Recently, Anthropic also made its first outside investment in a startup working on AI interpretability, showing its commitment to this mission.
A call for shared responsibility
In his essay, Amodei doesn’t just speak to his team. He encourages others in the AI field — especially at OpenAI and Google DeepMind — to invest more in research that explains how AI works. He also suggests governments should get involved but in a careful way. For instance, light regulations can be set that require companies to share their safety practices.

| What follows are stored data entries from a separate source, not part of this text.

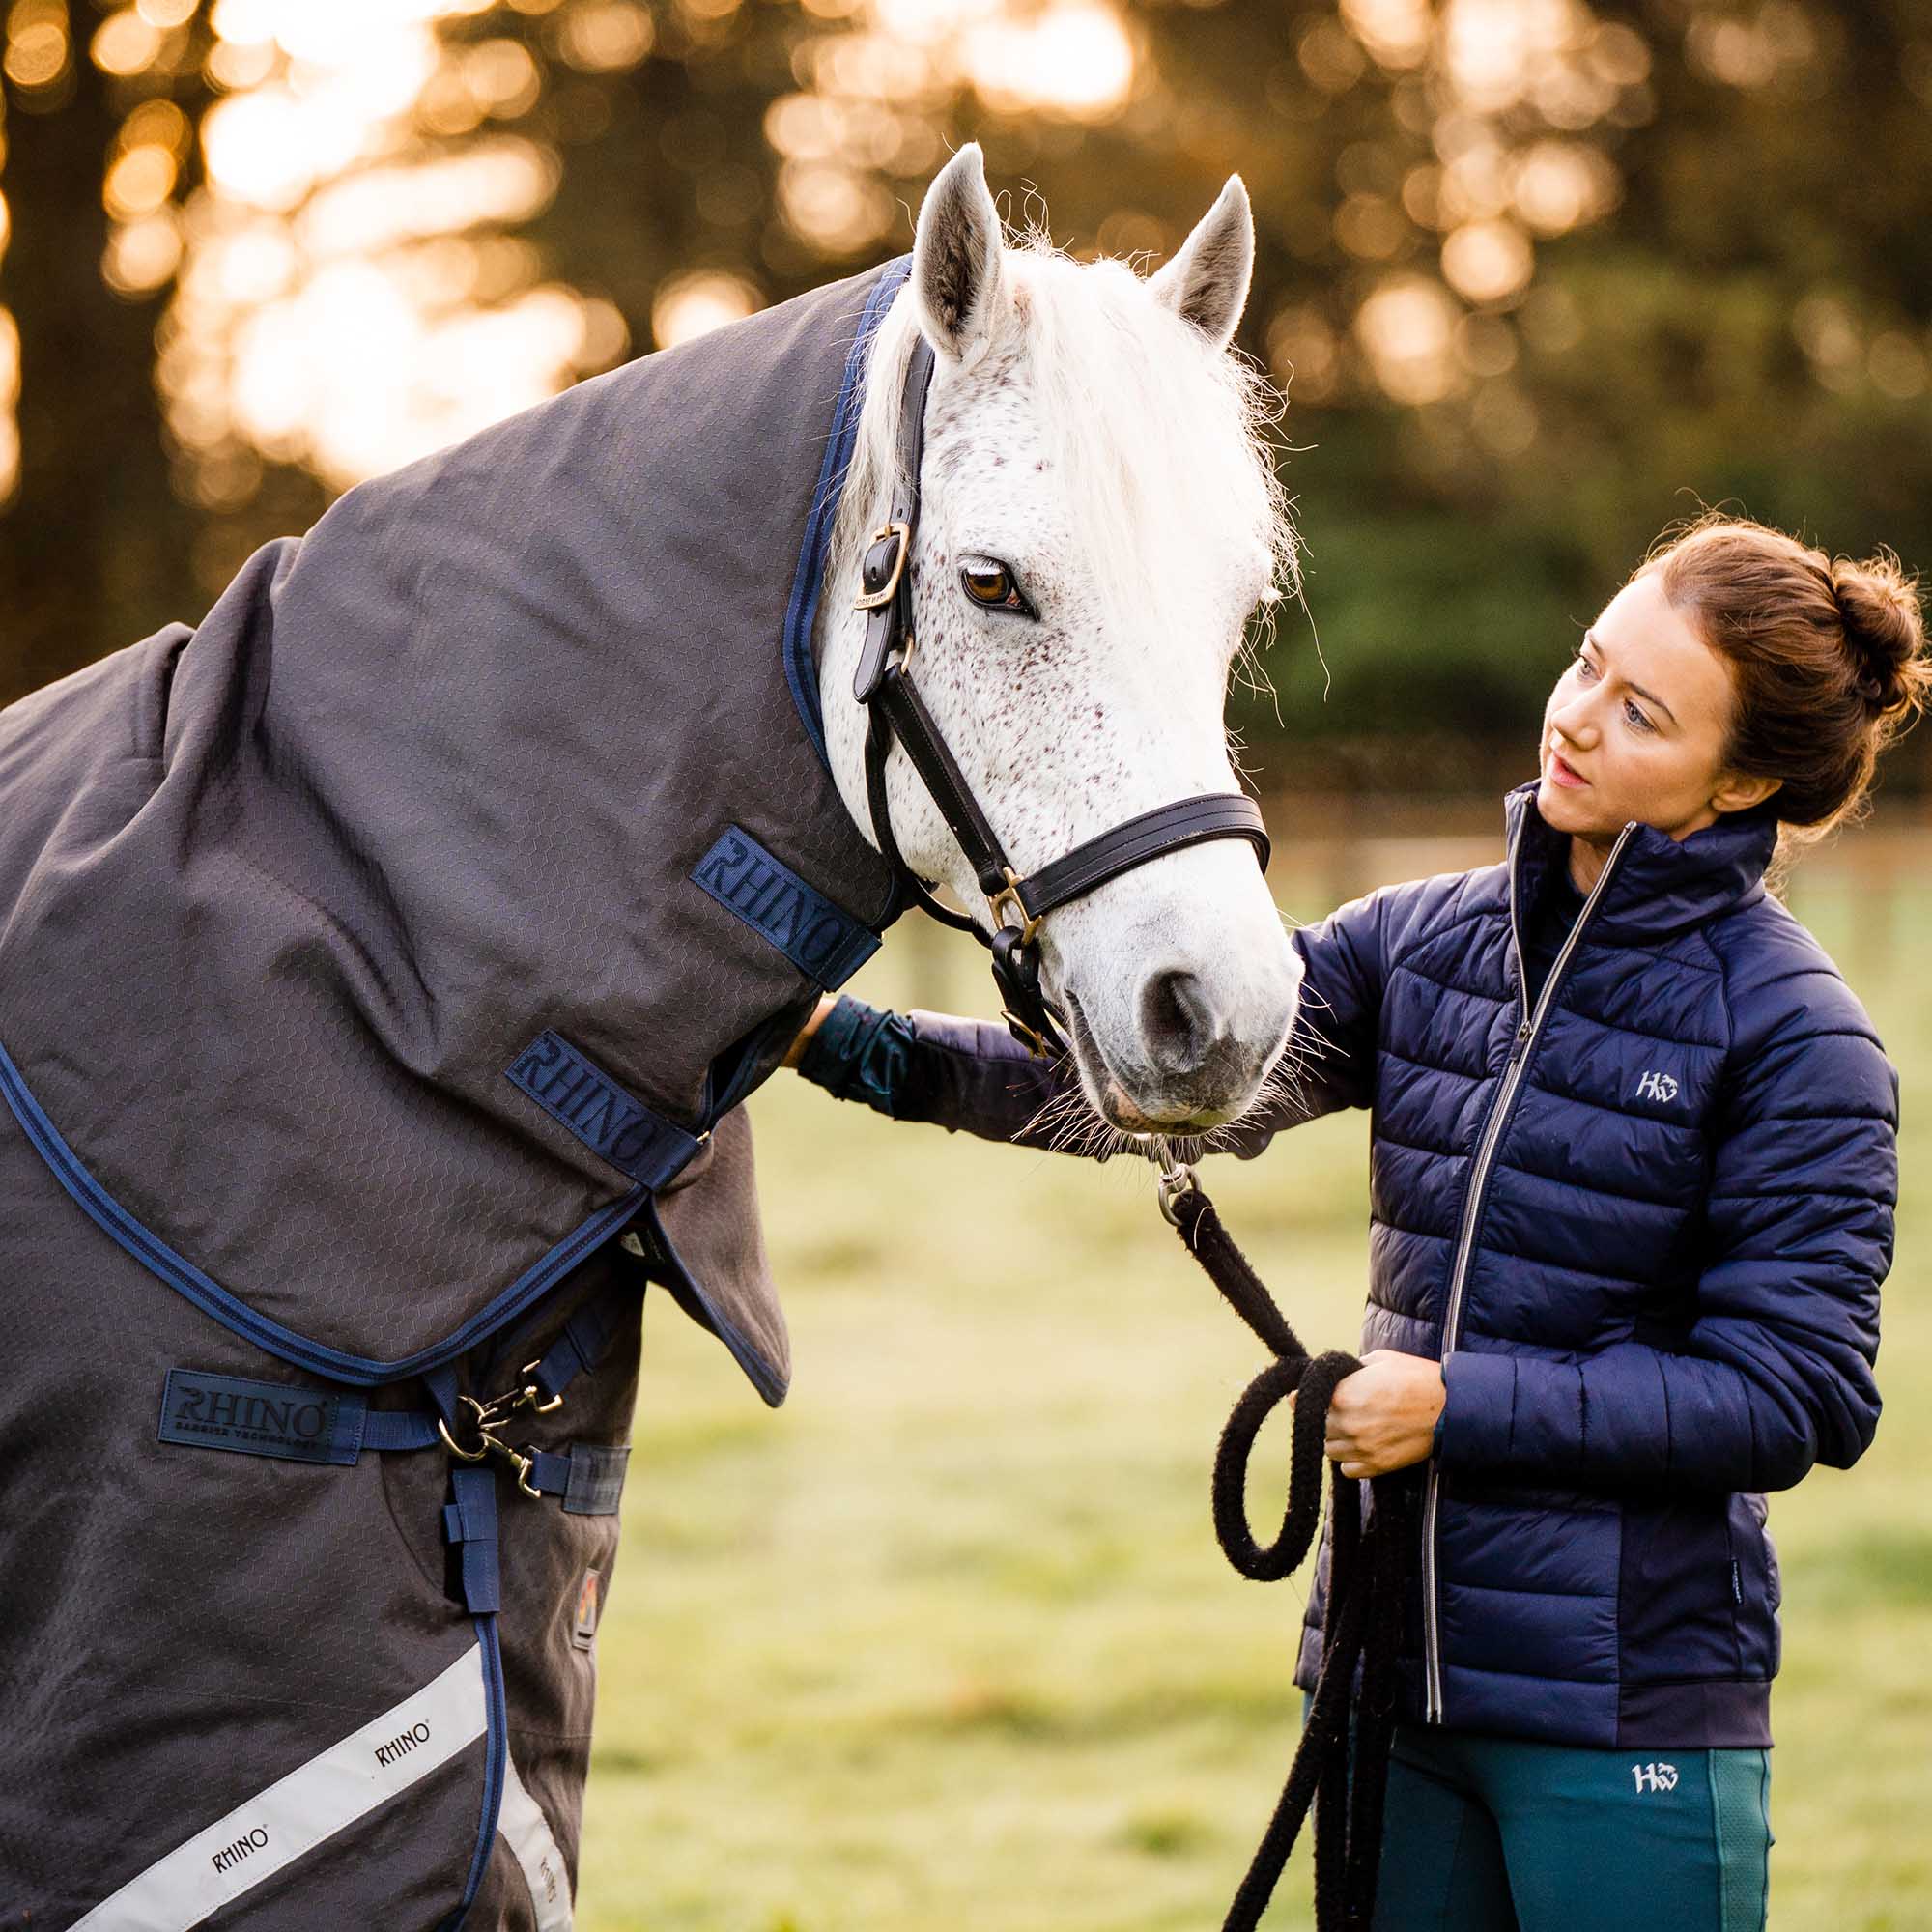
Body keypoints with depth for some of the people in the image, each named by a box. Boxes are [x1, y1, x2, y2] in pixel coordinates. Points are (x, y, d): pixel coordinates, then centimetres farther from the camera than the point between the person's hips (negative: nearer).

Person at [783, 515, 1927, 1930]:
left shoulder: (1798, 1041, -9)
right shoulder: (1427, 940, 7)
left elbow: (1795, 1399, -12)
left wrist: (1462, 1404, -16)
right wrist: (855, 1045, -13)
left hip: (1629, 1707, -5)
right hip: (1396, 1668, 5)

He goes further, saying the US government should control the export of advanced computer chips to China. He worries that without such limits, we might end up in a global AI race where no one is paying enough attention to safety.
Unlike some major tech firms, Anthropic supported California’s AI safety bill, SB 1047, which would have set standards for reporting safety risks in advanced models. While the bill faced pushback, Anthropic offered helpful suggestions, showing its willingness to lead on responsibility.
In the end, Amodei’s message is simple but serious. As AI becomes central to business, defence, and everyday life, we must learn how these systems work. Without that knowledge, we’re building tools that could one day act in ways we don’t understand — a risk we can’t afford to take.